Task objective: Look for the word "size" in the records, and copy each line where it appears.

____

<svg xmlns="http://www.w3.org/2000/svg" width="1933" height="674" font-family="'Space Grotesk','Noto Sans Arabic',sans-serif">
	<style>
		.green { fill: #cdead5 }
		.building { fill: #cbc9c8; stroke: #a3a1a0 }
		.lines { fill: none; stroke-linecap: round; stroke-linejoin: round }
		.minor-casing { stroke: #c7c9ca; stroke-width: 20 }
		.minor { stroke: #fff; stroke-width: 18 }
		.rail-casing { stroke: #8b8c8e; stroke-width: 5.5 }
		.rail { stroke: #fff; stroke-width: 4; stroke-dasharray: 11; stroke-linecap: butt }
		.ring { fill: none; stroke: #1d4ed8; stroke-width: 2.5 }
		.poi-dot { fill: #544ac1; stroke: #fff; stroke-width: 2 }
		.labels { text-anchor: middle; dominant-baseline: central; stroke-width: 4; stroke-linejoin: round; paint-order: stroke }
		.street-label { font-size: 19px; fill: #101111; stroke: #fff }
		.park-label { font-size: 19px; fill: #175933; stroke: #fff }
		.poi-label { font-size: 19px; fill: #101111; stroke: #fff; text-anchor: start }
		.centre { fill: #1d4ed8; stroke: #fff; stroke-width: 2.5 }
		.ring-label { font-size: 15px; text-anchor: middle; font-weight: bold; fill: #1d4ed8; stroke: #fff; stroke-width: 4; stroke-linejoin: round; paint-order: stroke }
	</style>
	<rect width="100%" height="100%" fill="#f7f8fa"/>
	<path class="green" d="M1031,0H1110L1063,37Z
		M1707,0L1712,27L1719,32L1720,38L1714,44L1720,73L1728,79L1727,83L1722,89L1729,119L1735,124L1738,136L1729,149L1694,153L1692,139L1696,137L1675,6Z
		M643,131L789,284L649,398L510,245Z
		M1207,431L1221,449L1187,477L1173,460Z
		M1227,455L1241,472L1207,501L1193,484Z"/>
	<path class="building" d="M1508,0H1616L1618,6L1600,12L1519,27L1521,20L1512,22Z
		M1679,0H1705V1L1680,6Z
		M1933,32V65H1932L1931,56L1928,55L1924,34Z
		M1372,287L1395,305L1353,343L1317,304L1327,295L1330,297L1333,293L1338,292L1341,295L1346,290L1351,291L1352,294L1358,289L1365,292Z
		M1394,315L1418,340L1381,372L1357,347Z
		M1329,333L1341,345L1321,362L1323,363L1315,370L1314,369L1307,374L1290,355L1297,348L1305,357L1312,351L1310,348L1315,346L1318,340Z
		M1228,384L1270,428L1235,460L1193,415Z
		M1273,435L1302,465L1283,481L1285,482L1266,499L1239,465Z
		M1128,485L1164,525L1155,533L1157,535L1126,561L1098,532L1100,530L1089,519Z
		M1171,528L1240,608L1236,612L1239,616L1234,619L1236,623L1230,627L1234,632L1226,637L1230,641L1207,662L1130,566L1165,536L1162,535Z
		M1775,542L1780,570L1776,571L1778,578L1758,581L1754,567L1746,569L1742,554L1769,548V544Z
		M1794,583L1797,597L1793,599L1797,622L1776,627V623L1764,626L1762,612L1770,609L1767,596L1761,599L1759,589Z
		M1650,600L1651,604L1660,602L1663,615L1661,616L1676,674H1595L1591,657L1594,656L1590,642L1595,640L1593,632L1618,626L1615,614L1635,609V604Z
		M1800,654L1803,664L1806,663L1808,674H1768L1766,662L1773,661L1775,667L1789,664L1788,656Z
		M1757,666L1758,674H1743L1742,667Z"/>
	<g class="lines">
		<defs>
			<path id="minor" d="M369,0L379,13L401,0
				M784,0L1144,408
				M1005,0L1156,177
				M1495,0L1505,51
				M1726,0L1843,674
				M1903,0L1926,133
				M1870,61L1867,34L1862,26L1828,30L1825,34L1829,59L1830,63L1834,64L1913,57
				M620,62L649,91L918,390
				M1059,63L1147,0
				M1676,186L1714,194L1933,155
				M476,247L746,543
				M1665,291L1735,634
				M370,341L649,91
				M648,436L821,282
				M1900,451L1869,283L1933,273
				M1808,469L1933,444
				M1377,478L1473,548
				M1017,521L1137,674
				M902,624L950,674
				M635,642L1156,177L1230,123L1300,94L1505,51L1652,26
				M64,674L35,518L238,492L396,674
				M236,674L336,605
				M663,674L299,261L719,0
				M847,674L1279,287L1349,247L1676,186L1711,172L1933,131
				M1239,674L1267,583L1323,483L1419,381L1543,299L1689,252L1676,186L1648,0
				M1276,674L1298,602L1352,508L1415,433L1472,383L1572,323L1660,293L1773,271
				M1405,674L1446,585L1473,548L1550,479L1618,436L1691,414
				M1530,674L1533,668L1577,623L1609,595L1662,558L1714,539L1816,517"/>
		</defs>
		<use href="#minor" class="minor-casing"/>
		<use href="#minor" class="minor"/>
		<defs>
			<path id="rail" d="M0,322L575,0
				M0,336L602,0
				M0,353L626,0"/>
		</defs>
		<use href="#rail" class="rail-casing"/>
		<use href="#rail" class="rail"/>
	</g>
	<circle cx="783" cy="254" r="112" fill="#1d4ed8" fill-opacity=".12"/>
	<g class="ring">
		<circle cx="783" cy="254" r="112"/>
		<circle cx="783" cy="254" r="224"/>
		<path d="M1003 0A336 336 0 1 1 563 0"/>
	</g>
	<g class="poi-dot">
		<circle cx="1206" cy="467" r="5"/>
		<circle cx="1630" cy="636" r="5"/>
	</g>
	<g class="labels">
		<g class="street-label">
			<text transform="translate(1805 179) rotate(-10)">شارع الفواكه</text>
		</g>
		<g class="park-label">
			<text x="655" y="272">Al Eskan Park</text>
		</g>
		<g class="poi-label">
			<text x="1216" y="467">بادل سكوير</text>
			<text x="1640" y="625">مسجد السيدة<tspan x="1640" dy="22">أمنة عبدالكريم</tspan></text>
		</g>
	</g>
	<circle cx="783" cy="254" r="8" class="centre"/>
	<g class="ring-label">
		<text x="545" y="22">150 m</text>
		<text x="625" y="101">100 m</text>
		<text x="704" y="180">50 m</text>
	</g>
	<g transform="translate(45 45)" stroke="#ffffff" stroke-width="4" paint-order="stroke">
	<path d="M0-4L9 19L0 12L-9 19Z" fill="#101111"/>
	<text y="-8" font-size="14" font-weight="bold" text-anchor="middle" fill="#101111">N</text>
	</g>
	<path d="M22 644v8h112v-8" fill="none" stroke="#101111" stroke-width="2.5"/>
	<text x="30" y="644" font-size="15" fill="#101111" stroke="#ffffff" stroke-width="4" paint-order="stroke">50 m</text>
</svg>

____

Task result:
		.street-label { font-size: 19px; fill: #101111; stroke: #fff }
		.park-label { font-size: 19px; fill: #175933; stroke: #fff }
		.poi-label { font-size: 19px; fill: #101111; stroke: #fff; text-anchor: start }
		.ring-label { font-size: 15px; text-anchor: middle; font-weight: bold; fill: #1d4ed8; stroke: #fff; stroke-width: 4; stroke-linejoin: round; paint-order: stroke }
	<text y="-8" font-size="14" font-weight="bold" text-anchor="middle" fill="#101111">N</text>
	<text x="30" y="644" font-size="15" fill="#101111" stroke="#ffffff" stroke-width="4" paint-order="stroke">50 m</text>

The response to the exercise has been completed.